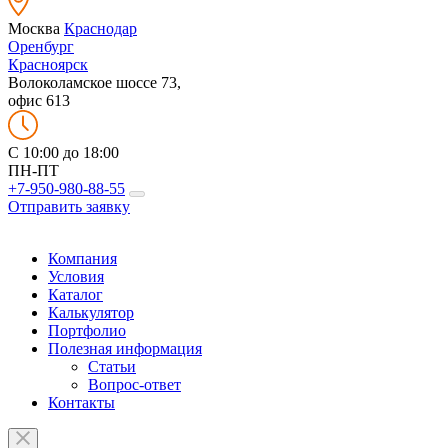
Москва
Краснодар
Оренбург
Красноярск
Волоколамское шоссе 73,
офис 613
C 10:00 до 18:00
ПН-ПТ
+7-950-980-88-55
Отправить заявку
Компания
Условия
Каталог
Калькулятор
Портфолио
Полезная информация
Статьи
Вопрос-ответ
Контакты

▸ DIRECTIVE: Although the entries hold pictures, the copy you make of them should have none, and every other word should match exactly.

▸ ANSWER AREA:
Москва
Краснодар
Оренбург
Красноярск
Волоколамское шоссе 73,
офис 613
C 10:00 до 18:00
ПН-ПТ
+7-950-980-88-55
Отправить заявку
Компания
Условия
Каталог
Калькулятор
Портфолио
Полезная информация
Статьи
Вопрос-ответ
Контакты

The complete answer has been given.